DGB-Anhörung zur Rentenreform: Ältere Beschäftigte sind selten
Beim gestrigen Aktionstag des DGB gegen die Rente mit 67 in Berlin waren Demonstrierende sowie die Referenten auf dem Podium einer Meinung: »Keiner kann bis 67 arbeiten, es geht hier nur um Rentenkürzungen.«Während im Bundestag die Anhörung zur Rentenreform lief, präsentierten die angereisten Gewerkschafter auf der Straße Plakate mit 50 000 Unterschriften gegen die geplante Gesetzesänderung. Die Hoffnungen, die Regierung noch umstimmen zu können, waren trotz allem nicht besonders groß. »Ich gehe davon aus, dass sie das in ihrer Ignoranz einfach durchziehen«, erklärte Klaus Wiesehügel, Vorsitzender der IG Bau in Bezug auf die Bundesregierung. »Die Rente mit 67 ist sozial ungerecht und bringt nichts - außer den Unmut der Bevölkerung weiter zu schüren«, so der DGB-Vorsitzende Michael Sommer. Wiesehügel meinte, dass 73 Prozent der deutschen Bevölkerung nicht mit den Rentenreformplänen einverstanden seien.

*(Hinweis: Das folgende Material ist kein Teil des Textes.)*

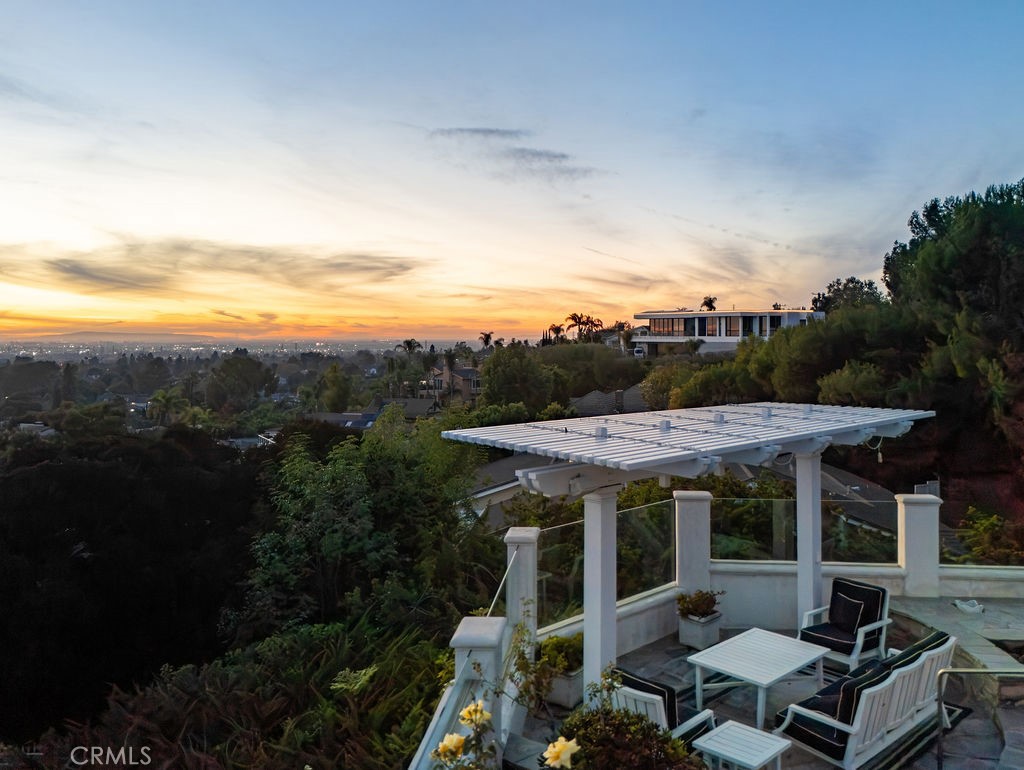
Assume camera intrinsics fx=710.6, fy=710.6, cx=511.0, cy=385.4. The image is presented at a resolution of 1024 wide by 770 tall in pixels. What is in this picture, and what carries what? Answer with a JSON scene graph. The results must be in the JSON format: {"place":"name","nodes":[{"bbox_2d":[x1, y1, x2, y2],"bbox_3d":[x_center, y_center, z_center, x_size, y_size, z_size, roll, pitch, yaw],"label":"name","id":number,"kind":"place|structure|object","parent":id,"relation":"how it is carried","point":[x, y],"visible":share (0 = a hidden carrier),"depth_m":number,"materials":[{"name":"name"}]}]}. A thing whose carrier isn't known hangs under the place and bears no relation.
{"place":"outdoors","nodes":[
{"label":"outdoors","id":0,"kind":"place"},
{"bbox_2d":[10,330,231,345],"label":"hill","id":1,"kind":"structure","parent":0,"point":[89,335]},
{"bbox_2d":[0,236,423,299],"label":"cloud","id":2,"kind":"structure","parent":0,"point":[89,276],"materials":[{"name":"grey"}]},
{"bbox_2d":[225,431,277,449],"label":"house","id":3,"kind":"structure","parent":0,"point":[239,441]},
{"bbox_2d":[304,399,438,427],"label":"house","id":4,"kind":"structure","parent":0,"point":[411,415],"materials":[{"name":"grey"}]},
{"bbox_2d":[434,731,466,762],"bbox_3d":[-0.334,1.967,3.850,0.187,0.145,0.182,0,3,3],"label":"yellow flower","id":5,"kind":"object","parent":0,"point":[454,741],"visible":0.94,"depth_m":3.83,"materials":[{"name":"plant"}]},
{"bbox_2d":[424,365,480,403],"label":"house","id":6,"kind":"structure","parent":0,"point":[446,373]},
{"bbox_2d":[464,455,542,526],"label":"house","id":7,"kind":"structure","parent":0,"point":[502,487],"depth_m":23.60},
{"bbox_2d":[0,0,1023,342],"label":"sky","id":8,"kind":"structure","parent":0,"point":[1010,159],"materials":[{"name":"blue"}]},
{"bbox_2d":[429,126,598,181],"label":"cloud","id":9,"kind":"structure","parent":0,"point":[461,130],"materials":[{"name":"grey"}]},
{"bbox_2d":[570,385,648,416],"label":"house","id":10,"kind":"structure","parent":0,"point":[584,398],"materials":[{"name":"grey"}]},
{"bbox_2d":[627,308,823,353],"label":"house","id":11,"kind":"structure","parent":0,"point":[710,337],"materials":[{"name":"white paint"}]},
{"bbox_2d":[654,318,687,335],"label":"window","id":12,"kind":"structure","parent":11,"relation":"in","point":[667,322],"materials":[{"name":"glass"}]},
{"bbox_2d":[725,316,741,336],"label":"window","id":13,"kind":"structure","parent":11,"relation":"in","point":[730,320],"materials":[{"name":"brown glass"}]},
{"bbox_2d":[504,603,1022,769],"label":"patio floor","id":14,"kind":"structure","parent":0,"point":[719,707],"materials":[{"name":"grey stone"}]},
{"bbox_2d":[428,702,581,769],"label":"rose bush","id":15,"kind":"object","parent":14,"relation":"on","point":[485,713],"visible":0.99,"depth_m":3.65,"materials":[{"name":"plant"}]},
{"bbox_2d":[459,700,490,729],"bbox_3d":[-0.214,1.926,4.130,0.201,0.170,0.204,0,3,-6],"label":"yellow flower","id":16,"kind":"object","parent":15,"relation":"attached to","point":[472,707],"visible":0.92,"depth_m":4.11,"materials":[{"name":"plant"}]},
{"bbox_2d":[503,526,539,646],"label":"post","id":17,"kind":"structure","parent":14,"relation":"on","point":[530,595],"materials":[{"name":"white"}]},
{"bbox_2d":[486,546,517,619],"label":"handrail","id":18,"kind":"object","parent":17,"relation":"attached to","point":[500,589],"visible":0.69,"depth_m":6.62,"materials":[{"name":"metal"}]},
{"bbox_2d":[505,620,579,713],"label":"climbing plant","id":19,"kind":"object","parent":14,"relation":"on","point":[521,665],"visible":0.77,"depth_m":5.88,"materials":[{"name":"green plant"}]},
{"bbox_2d":[542,664,583,707],"bbox_3d":[0.535,3.009,7.212,0.500,0.304,0.500,3,4,37],"label":"planter","id":20,"kind":"object","parent":14,"relation":"on","point":[566,694],"visible":0.51,"depth_m":7.00,"materials":[{"name":"white"}]},
{"bbox_2d":[537,633,581,674],"bbox_3d":[0.533,2.610,6.988,0.610,0.327,0.628,3,4,37],"label":"shrub","id":21,"kind":"object","parent":20,"relation":"in","point":[562,642],"visible":0.61,"depth_m":6.88,"materials":[{"name":"green plant"}]},
{"bbox_2d":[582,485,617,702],"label":"column","id":22,"kind":"structure","parent":14,"relation":"on","point":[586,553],"depth_m":6.35,"materials":[{"name":"white paint"}]},
{"bbox_2d":[556,705,706,769],"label":"shrub","id":23,"kind":"object","parent":14,"relation":"on","point":[642,720],"visible":0.93,"depth_m":4.39,"materials":[{"name":"green plant"}]},
{"bbox_2d":[543,736,580,769],"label":"yellow flower","id":24,"kind":"object","parent":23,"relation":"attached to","point":[571,743],"visible":0.99,"depth_m":3.74,"materials":[{"name":"plant"}]},
{"bbox_2d":[612,670,716,745],"bbox_3d":[1.146,2.720,5.719,0.766,0.897,0.788,3,4,37],"label":"armchair","id":25,"kind":"object","parent":14,"relation":"on","point":[689,728],"visible":0.34,"depth_m":5.48,"materials":[{"name":"white wood"}]},
{"bbox_2d":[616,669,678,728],"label":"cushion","id":26,"kind":"object","parent":25,"relation":"on","point":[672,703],"visible":0.34,"depth_m":5.62,"materials":[{"name":"fabric"}]},
{"bbox_2d":[445,404,937,705],"bbox_3d":[2.152,1.734,7.268,3.128,2.902,4.920,3,4,37],"label":"pergola","id":27,"kind":"object","parent":14,"relation":"on","point":[695,457],"visible":0.86,"depth_m":6.56,"materials":[{"name":"white wood"}]},
{"bbox_2d":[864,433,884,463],"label":"hanging cord","id":28,"kind":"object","parent":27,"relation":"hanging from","point":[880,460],"visible":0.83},
{"bbox_2d":[676,610,721,650],"bbox_3d":[2.234,2.902,8.460,0.423,0.341,0.446,3,4,37],"label":"planter","id":29,"kind":"object","parent":14,"relation":"on","point":[685,633],"visible":0.72,"depth_m":8.31,"materials":[{"name":"white"}]},
{"bbox_2d":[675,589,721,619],"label":"potted plant","id":30,"kind":"object","parent":29,"relation":"in","point":[698,608],"visible":0.9,"depth_m":8.25,"materials":[{"name":"green plant"}]},
{"bbox_2d":[693,719,791,769],"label":"side table","id":31,"kind":"object","parent":14,"relation":"on","point":[738,728],"visible":0.99,"depth_m":5.42,"materials":[{"name":"white wood"}]},
{"bbox_2d":[687,626,830,729],"bbox_3d":[2.396,2.853,6.878,1.204,0.523,0.877,-3,4,-40],"label":"coffee table","id":32,"kind":"object","parent":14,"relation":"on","point":[719,667],"visible":0.98,"depth_m":6.76,"materials":[{"name":"white wood"}]},
{"bbox_2d":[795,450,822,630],"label":"column","id":33,"kind":"structure","parent":14,"relation":"on","point":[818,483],"depth_m":8.31,"materials":[{"name":"white paint"}]},
{"bbox_2d":[798,578,890,671],"bbox_3d":[3.637,2.646,7.750,0.753,0.870,0.780,3,4,37],"label":"armchair","id":34,"kind":"object","parent":14,"relation":"on","point":[880,622],"visible":0.84,"depth_m":7.69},
{"bbox_2d":[829,587,868,635],"bbox_3d":[3.793,2.541,8.032,0.414,0.381,0.246,3,4,37],"label":"cushion","id":35,"kind":"object","parent":34,"relation":"on","point":[859,606],"visible":0.88,"depth_m":7.96,"materials":[{"name":"black fabric"}]},
{"bbox_2d":[775,629,959,769],"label":"white sofa","id":36,"kind":"object","parent":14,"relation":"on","point":[846,728],"visible":0.88,"depth_m":5.84,"materials":[{"name":"white wood"}]},
{"bbox_2d":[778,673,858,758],"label":"cushion","id":37,"kind":"object","parent":36,"relation":"on","point":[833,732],"visible":0.5,"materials":[{"name":"fabric"}]},
{"bbox_2d":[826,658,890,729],"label":"cushion","id":38,"kind":"object","parent":36,"relation":"on","point":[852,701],"visible":0.33,"depth_m":5.77,"materials":[{"name":"black fabric"}]},
{"bbox_2d":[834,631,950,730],"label":"cushion","id":39,"kind":"object","parent":36,"relation":"on","point":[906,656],"visible":0.33,"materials":[{"name":"fabric"}]},
{"bbox_2d":[866,701,972,769],"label":"outdoor rug","id":40,"kind":"object","parent":14,"relation":"on","point":[898,756],"visible":0.37,"depth_m":6.14,"materials":[{"name":"carpet"}]},
{"bbox_2d":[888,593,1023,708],"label":"stone wall","id":41,"kind":"structure","parent":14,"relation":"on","point":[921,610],"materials":[{"name":"grey stone"}]},
{"bbox_2d":[952,598,984,614],"bbox_3d":[5.658,2.728,8.802,0.361,0.101,0.344,3,4,37],"label":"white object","id":42,"kind":"object","parent":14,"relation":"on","point":[964,606],"visible":0.95,"depth_m":8.74,"materials":[{"name":"white"}]},
{"bbox_2d":[934,664,1023,767],"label":"metal handrail","id":43,"kind":"object","parent":14,"relation":"on","point":[941,705],"visible":1,"depth_m":5.66,"materials":[{"name":"silver metal"}]},
{"bbox_2d":[513,558,1023,657],"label":"low wall","id":44,"kind":"structure","parent":0,"point":[756,595],"depth_m":8.53,"materials":[{"name":"white paint"}]},
{"bbox_2d":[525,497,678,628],"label":"glass railing","id":45,"kind":"object","parent":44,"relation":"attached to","point":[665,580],"visible":0.57,"depth_m":8.28,"materials":[{"name":"glass"}]},
{"bbox_2d":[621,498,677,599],"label":"glass panel","id":46,"kind":"object","parent":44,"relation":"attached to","point":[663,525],"visible":0.69,"depth_m":8.75,"materials":[{"name":"glass"}]},
{"bbox_2d":[711,500,897,564],"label":"glass railing","id":47,"kind":"object","parent":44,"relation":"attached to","point":[717,540],"visible":0.61,"depth_m":9.20,"materials":[{"name":"glass"}]},
{"bbox_2d":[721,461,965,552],"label":"house","id":48,"kind":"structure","parent":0,"point":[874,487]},
{"label":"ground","id":49,"kind":"structure","parent":0},
{"bbox_2d":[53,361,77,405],"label":"tree","id":50,"kind":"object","parent":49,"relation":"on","point":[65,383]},
{"bbox_2d":[0,424,263,744],"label":"tree","id":51,"kind":"object","parent":49,"relation":"on","point":[44,466],"visible":0.87,"depth_m":17.57,"materials":[{"name":"plant"}]},
{"bbox_2d":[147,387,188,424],"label":"palm tree","id":52,"kind":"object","parent":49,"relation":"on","point":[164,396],"visible":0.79,"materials":[{"name":"green plant"}]},
{"bbox_2d":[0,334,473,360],"label":"city","id":53,"kind":"object","parent":49,"relation":"on","point":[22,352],"visible":0.65},
{"bbox_2d":[205,354,278,409],"label":"tree","id":54,"kind":"object","parent":49,"relation":"on","point":[224,369],"visible":0.98,"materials":[{"name":"green plant"}]},
{"bbox_2d":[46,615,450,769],"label":"shrub","id":55,"kind":"object","parent":49,"relation":"on","point":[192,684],"visible":0.76,"depth_m":7.75,"materials":[{"name":"green plant"}]},
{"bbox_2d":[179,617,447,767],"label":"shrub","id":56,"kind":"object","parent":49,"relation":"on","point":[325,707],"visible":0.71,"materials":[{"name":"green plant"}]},
{"bbox_2d":[314,363,352,412],"label":"tree","id":57,"kind":"object","parent":49,"relation":"on","point":[330,375],"visible":0.96,"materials":[{"name":"green plant"}]},
{"bbox_2d":[236,413,486,641],"bbox_3d":[-3.142,4.124,15.846,5.938,7.142,6.282,3,4,37],"label":"tree","id":58,"kind":"object","parent":49,"relation":"on","point":[334,477],"visible":0.92,"depth_m":14.29,"materials":[{"name":"green plant"}]},
{"bbox_2d":[397,338,421,353],"label":"palm tree","id":59,"kind":"object","parent":49,"relation":"on","point":[407,341],"visible":0.68,"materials":[{"name":"plant"}]},
{"bbox_2d":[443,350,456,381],"label":"palm tree","id":60,"kind":"object","parent":49,"relation":"on","point":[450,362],"visible":0.68,"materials":[{"name":"plant"}]},
{"bbox_2d":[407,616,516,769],"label":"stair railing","id":61,"kind":"object","parent":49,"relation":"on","point":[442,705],"visible":0.73,"depth_m":5.14,"materials":[{"name":"white"}]},
{"bbox_2d":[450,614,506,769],"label":"post","id":62,"kind":"object","parent":49,"relation":"on","point":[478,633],"visible":0.65,"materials":[{"name":"white"}]},
{"bbox_2d":[478,331,493,348],"label":"palm tree","id":63,"kind":"object","parent":49,"relation":"on","point":[487,337],"visible":0.73,"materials":[{"name":"plant"}]},
{"bbox_2d":[478,342,554,412],"label":"tree","id":64,"kind":"object","parent":49,"relation":"on","point":[491,369],"visible":0.95,"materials":[{"name":"green plant"}]},
{"bbox_2d":[546,324,564,343],"label":"palm tree","id":65,"kind":"object","parent":49,"relation":"on","point":[558,331],"visible":0.7,"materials":[{"name":"plant"}]},
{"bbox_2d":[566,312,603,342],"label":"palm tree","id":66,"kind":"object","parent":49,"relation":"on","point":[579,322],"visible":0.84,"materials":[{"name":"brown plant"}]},
{"bbox_2d":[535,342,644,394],"label":"tree","id":67,"kind":"object","parent":49,"relation":"on","point":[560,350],"visible":0.8,"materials":[{"name":"green plant"}]},
{"bbox_2d":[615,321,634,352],"label":"palm tree","id":68,"kind":"object","parent":49,"relation":"on","point":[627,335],"visible":0.78,"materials":[{"name":"plant"}]},
{"bbox_2d":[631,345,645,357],"label":"car","id":69,"kind":"object","parent":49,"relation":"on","point":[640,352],"visible":0.7,"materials":[{"name":"white"}]},
{"bbox_2d":[673,489,712,599],"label":"pillar","id":70,"kind":"structure","parent":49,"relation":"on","point":[689,502],"depth_m":8.80,"materials":[{"name":"white paint"}]},
{"bbox_2d":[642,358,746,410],"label":"tree","id":71,"kind":"object","parent":49,"relation":"on","point":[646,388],"visible":0.58,"depth_m":36.11,"materials":[{"name":"green plant"}]},
{"bbox_2d":[700,295,716,311],"label":"palm tree","id":72,"kind":"object","parent":49,"relation":"on","point":[708,303],"visible":0.53,"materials":[{"name":"plant"}]},
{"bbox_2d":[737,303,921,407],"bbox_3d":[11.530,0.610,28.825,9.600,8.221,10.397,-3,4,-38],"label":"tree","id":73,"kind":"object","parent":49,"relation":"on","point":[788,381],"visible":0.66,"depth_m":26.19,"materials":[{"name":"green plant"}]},
{"bbox_2d":[810,276,884,313],"label":"tree","id":74,"kind":"object","parent":49,"relation":"on","point":[848,280],"visible":0.41,"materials":[{"name":"green plant"}]},
{"bbox_2d":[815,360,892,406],"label":"tree","id":75,"kind":"object","parent":49,"relation":"on","point":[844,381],"visible":0.63,"depth_m":24.03,"materials":[{"name":"green plant"}]},
{"bbox_2d":[896,495,939,597],"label":"pillar","id":76,"kind":"structure","parent":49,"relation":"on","point":[913,538],"depth_m":9.27,"materials":[{"name":"white paint"}]},
{"bbox_2d":[880,177,1023,499],"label":"tree","id":77,"kind":"object","parent":49,"relation":"on","point":[975,278],"visible":0.9,"depth_m":22.00,"materials":[{"name":"plant"}]},
{"bbox_2d":[954,506,1023,564],"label":"shrub","id":78,"kind":"object","parent":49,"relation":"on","point":[982,529],"visible":0.73,"depth_m":10.31,"materials":[{"name":"green plant"}]}
]}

Mit einer öffentlichen Anhörung von Betriebsräten machte der DGB deutlich, dass ältere Arbeitnehmerinnen und Arbeitnehmer schon heute in den Betrieben die Minderheit bilden. Bei der Post seien nur etwa ein Prozent der Kollegen über 60, so der Betriebsrat Siegfried Gelzleichter. »Es gibt gar keine Möglichkeit mehr, bis 65 zu arbeiten.« Rolf Wiegand, stellvertretender Vorsitzender des Gesamtbetriebsrats der Berliner Stadtreinigung, vertrat die Auffassung, dass die körperlich harte Arbeit in seiner Branche schon jetzt nur wenige bis zum regulären Rentenalter durchhielten. Viele hätten ihre Gesundheit durch die Frührente gerettet.
Zu seiner alternativen Anhörung hatte der DGB auch Ernst Kistler, Leiter des Instituts für Empirische Sozialforschung, und Simone Leiber vom Wirtschafts- und Sozialwissenschaftlichen Institut der Hans-Böckler-Stiftung eingeladen. Kistler erklärte, für eine längere Lebensarbeitszeit müssten eine Reihe von Voraussetzungen erfüllt werden, darunter die Gesundheit der Arbeitnehmer sowie ihre fortlaufende Weiterbildung und Motivation. Außerdem müssten die entsprechenden Arbeitsplätze für diese Menschen überhaupt vorhanden sein. Keine dieser Voraussetzungen sah Kistler derzeit als erfüllt an. Leiber machte auf den Unterschied aufmerksam, den die geplante Rentenregelung für Männer und Frauen bedeuten würde.
Von Seiten der Bundesregierung ist geplant, dass die Beitragszahler nach 45 Beitragsjahren ihre volle Rente erhalten sollen, unabhängig davon, ob sie das 67. Lebensjahr vollendet hätten. Laut Leiber können aber derzeit nur 30 Prozent der Männer und fünf Prozent der Frauen diese Beitragszeit aufweisen.
Sollte die Rentenreform in der geplanten Weise verabschiedet werden, müssten spezielle Arbeitsbedingungen für Ältere geschaffen werden, so die Podiumsteilnehmer. »Wir brauchen tarifvertragliche Regelungen, wie altersgerechtes Arbeiten aussehen kann«, sagte Siegfried Geltzleichter. »Wir müssen dafür sorgen, dass Menschen gesund und kompetent alt werden«, betonte Kistler. Notfalls müssten Betriebe zu entsprechenden Maßnahmen gezwungen werden. Laut Kistler werde in 20 Jahren ein Drittel der Arbeitnehmer zwischen 55 und 64 Jahren alt sein. Im Allgemeinen gab sich die Gewerkschaftsspitze kämpferisch. »Das Grundübel bleibt, dass wir bis 67 arbeiten sollen und nicht können«, so Michael Sommer. Er kündigte an, die Rentenreform zum Thema für die Bundestagswahl 2009 zu machen. Ver.di-Chef Frank Brsirske sagte, die Auseinandersetzung um die Rente mit 67 werde in den nächsten Tagen und Wochen weiter geführt.